Whole life insurance plans are a type of life insurance plan which provides insurance coverage to the policyholder for the whole life i.e. up to 100 years of age, provided the policyholder pays the premiums of the policy on time. A whole life insurance plan offers a guaranteed death benefit to the beneficiary of the policy in the event of an unfortunate demise of the policyholder during the tenure of the policy. The insurance holder can decide the sum assured amount at the time of policy purchase.

A whole life insurance policy covers as long as you live. As it offers risk coverage for the entire life, It offers the dual benefit of life coverage and bonus. The premium is paid for the first 10-15 years and the insurance cover is extended for the entire life of the insured. For instance, if you are 30 years old and you opt for the whole life plan whose sum assured is Rs 30 lakh, then you would stop paying a premium when you are 45 years of age but the coverage would last for your entire life. The premium is paid only for a limited duration and therefore, it is high. Without having proper insurance coverage one can always be exposed to financial uncertainties in life. Thus, to safeguard the family financially it is very important to have a life insurance plan.

  • A whole life insurance policy: It is a type of life insurance policy.
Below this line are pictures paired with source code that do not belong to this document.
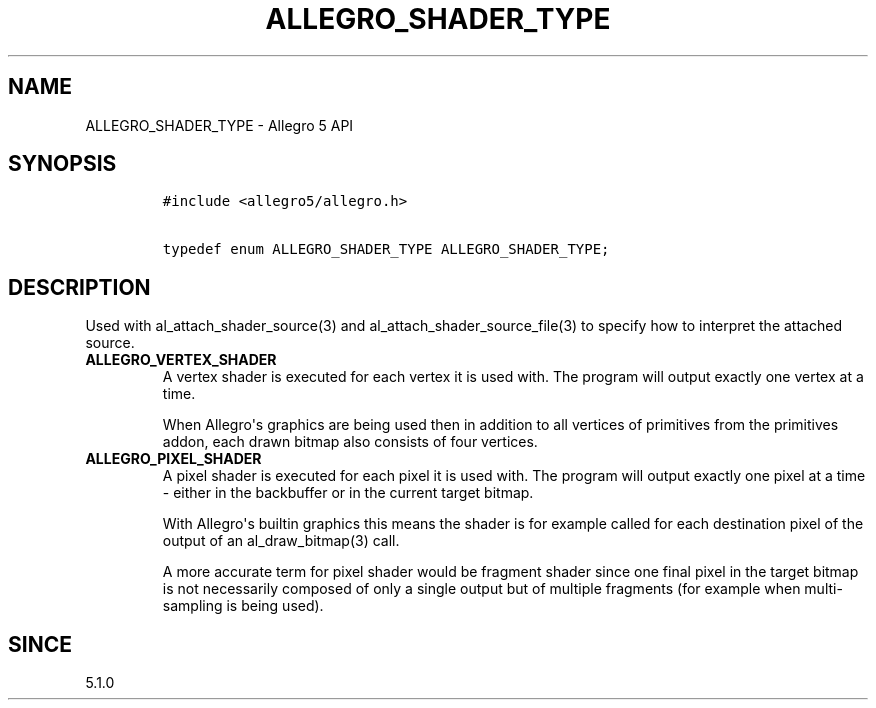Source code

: .\" Automatically generated by Pandoc 1.19.2.4
.\"
.TH "ALLEGRO_SHADER_TYPE" "3" "" "Allegro reference manual" ""
.hy
.SH NAME
.PP
ALLEGRO_SHADER_TYPE \- Allegro 5 API
.SH SYNOPSIS
.IP
.nf
\f[C]
#include\ <allegro5/allegro.h>

typedef\ enum\ ALLEGRO_SHADER_TYPE\ ALLEGRO_SHADER_TYPE;
\f[]
.fi
.SH DESCRIPTION
.PP
Used with al_attach_shader_source(3) and al_attach_shader_source_file(3)
to specify how to interpret the attached source.
.TP
.B ALLEGRO_VERTEX_SHADER
A vertex shader is executed for each vertex it is used with.
The program will output exactly one vertex at a time.
.RS
.PP
When Allegro\[aq]s graphics are being used then in addition to all
vertices of primitives from the primitives addon, each drawn bitmap also
consists of four vertices.
.RE
.TP
.B ALLEGRO_PIXEL_SHADER
A pixel shader is executed for each pixel it is used with.
The program will output exactly one pixel at a time \- either in the
backbuffer or in the current target bitmap.
.RS
.PP
With Allegro\[aq]s builtin graphics this means the shader is for example
called for each destination pixel of the output of an al_draw_bitmap(3)
call.
.PP
A more accurate term for pixel shader would be fragment shader since one
final pixel in the target bitmap is not necessarily composed of only a
single output but of multiple fragments (for example when
multi\-sampling is being used).
.RE
.SH SINCE
.PP
5.1.0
Whole life insurance protects the insured against death, whenever it may happen. It means that there is no fixed term under whole life insurance. Most policies provide a dividend to the policyholder which helps with retirement. Whole life policies provide insurance until the death of the insured person. Whole life policies are classified into.
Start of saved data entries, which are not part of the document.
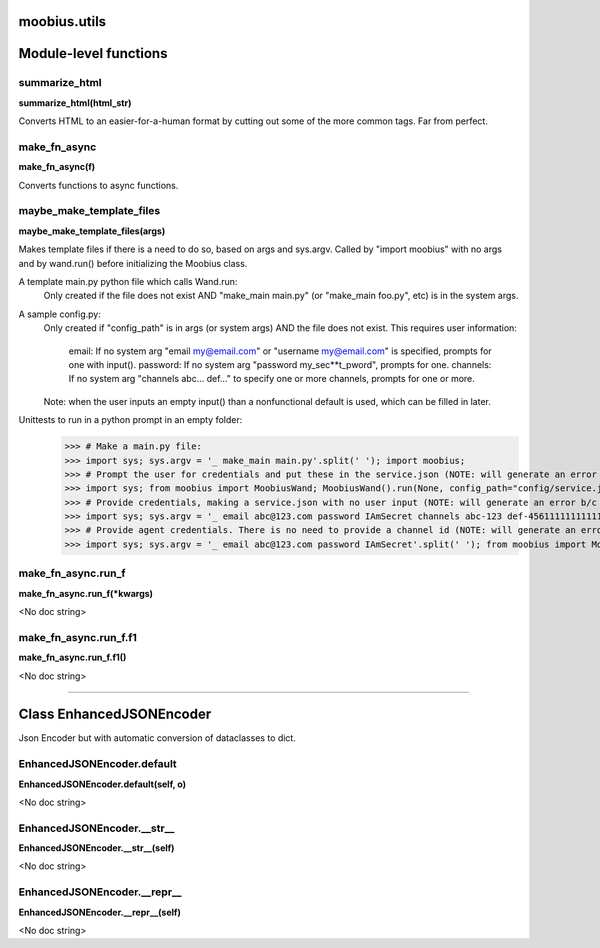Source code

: .. _moobius_utils:

moobius.utils
===================================


Module-level functions
===================

.. _moobius.utils.summarize_html:
summarize_html
-----------------------------------
**summarize_html(html_str)**

Converts HTML to an easier-for-a-human format by cutting out some of the more common tags. Far from perfect.

.. _moobius.utils.make_fn_async:
make_fn_async
-----------------------------------
**make_fn_async(f)**

Converts functions to async functions.

.. _moobius.utils.maybe_make_template_files:
maybe_make_template_files
-----------------------------------
**maybe_make_template_files(args)**

Makes template files if there is a need to do so, based on args and sys.argv.
Called by "import moobius" with no args and by wand.run() before initializing the Moobius class.

A template main.py python file which calls Wand.run:
  Only created if the file does not exist AND "make_main main.py" (or "make_main foo.py", etc) is in the system args.

A sample config.py:
  Only created if "config_path" is in args (or system args) AND the file does not exist.
  This requires user information:
    email: If no system arg "email my@email.com" or "username my@email.com" is specified, prompts for one with input().
    password: If no system arg "password my_sec**t_pword", prompts for one.
    channels: If no system arg "channels abc... def..." to specify one or more channels, prompts for one or more.
  Note: when the user inputs an empty input() than a nonfunctional default is used, which can be filled in later.

Unittests to run in a python prompt in an empty folder:
  >>> # Make a main.py file:
  >>> import sys; sys.argv = '_ make_main main.py'.split(' '); import moobius;
  >>> # Prompt the user for credentials and put these in the service.json (NOTE: will generate an error b/c None class):
  >>> import sys; from moobius import MoobiusWand; MoobiusWand().run(None, config_path="config/service.json")
  >>> # Provide credentials, making a service.json with no user input (NOTE: will generate an error b/c None class):
  >>> import sys; sys.argv = '_ email abc@123.com password IAmSecret channels abc-123 def-4561111111111111111111'.split(' '); from moobius import MoobiusWand; MoobiusWand().run(0, config_path="config/service.json")
  >>> # Provide agent credentials. There is no need to provide a channel id (NOTE: will generate an error b/c None class).
  >>> import sys; sys.argv = '_ email abc@123.com password IAmSecret'.split(' '); from moobius import MoobiusWand; MoobiusWand().run(0, config_path="config/agent.json", is_agent=True)

.. _moobius.utils.make_fn_async.run_f:
make_fn_async.run_f
-----------------------------------
**make_fn_async.run_f(\*kwargs)**

<No doc string>

.. _moobius.utils.make_fn_async.run_f.f1:
make_fn_async.run_f.f1
-----------------------------------
**make_fn_async.run_f.f1()**

<No doc string>


===================


Class EnhancedJSONEncoder
===================

Json Encoder but with automatic conversion of dataclasses to dict.

.. _moobius.utils.EnhancedJSONEncoder.default:
EnhancedJSONEncoder.default
-----------------------------------
**EnhancedJSONEncoder.default(self, o)**

<No doc string>

.. _moobius.utils.EnhancedJSONEncoder.__str__:
EnhancedJSONEncoder.__str__
-----------------------------------
**EnhancedJSONEncoder.__str__(self)**

<No doc string>

.. _moobius.utils.EnhancedJSONEncoder.__repr__:
EnhancedJSONEncoder.__repr__
-----------------------------------
**EnhancedJSONEncoder.__repr__(self)**

<No doc string>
  • Non-Participating Whole Life Insurance: This is a low-cost life insurance policy that offers the feature of face amount and level premium. As a non-participating policy, the plan does not pay any dividends nor does receive any bonus facility. 

  • Pure Whole Life Insurance: Under this plan option, the premiums are paid continuously throughout the life of the insured until death. Risk coverage is for the entire duration of life and the sum assured is paid after the death of the insured.

  • Limited Payment Whole Life Insurance: Under this plan option, the policyholders are required to pay the premium of the policy regularly for the entire tenure of the plan. The premium of the policy remains constant for the whole tenure of the plan. Where the insured pays a fixed number of premiums for a specific number of years or till he/she reaches a specific age. Risk coverage is however throughout the life of the insured.

  • Single-Premium Whole Life Insurance: Under this plan option, the entire premium of the policy is paid at one go. Under this plan option, a large sum assured amount is paid as a guaranteed payment to the beneficiary of the policy.

  • Whole Life Coverage: Whole life insurance provides coverage to the policyholder until 100 years of age. The policy protects the insured until death.

  • Guaranteed Life Coverage: The whole life insurance assures the financial security of the family and the loved ones even in the absence of the breadwinner of the family.

  • Periodic Payments: At the time of policy maturity, the policyholder receives the lump-sum amount as maturity benefit along with the bonuses, if any. Moreover, some of the whole life insurance plans also offer maturity benefits in the form of regular income. Thus, at the time of maturity of the policy, the insured can choose the avail of the maturity benefit as a lump-sum amount at one go or as regular income at specific intervals of time.

  • Tax Benefits: The insured can avail of tax exemption under section 80C on the premium paid towards the whole life insurance policy. Moreover, the maturity claims are also tax exempted under section 10(10D) of ITA 1961.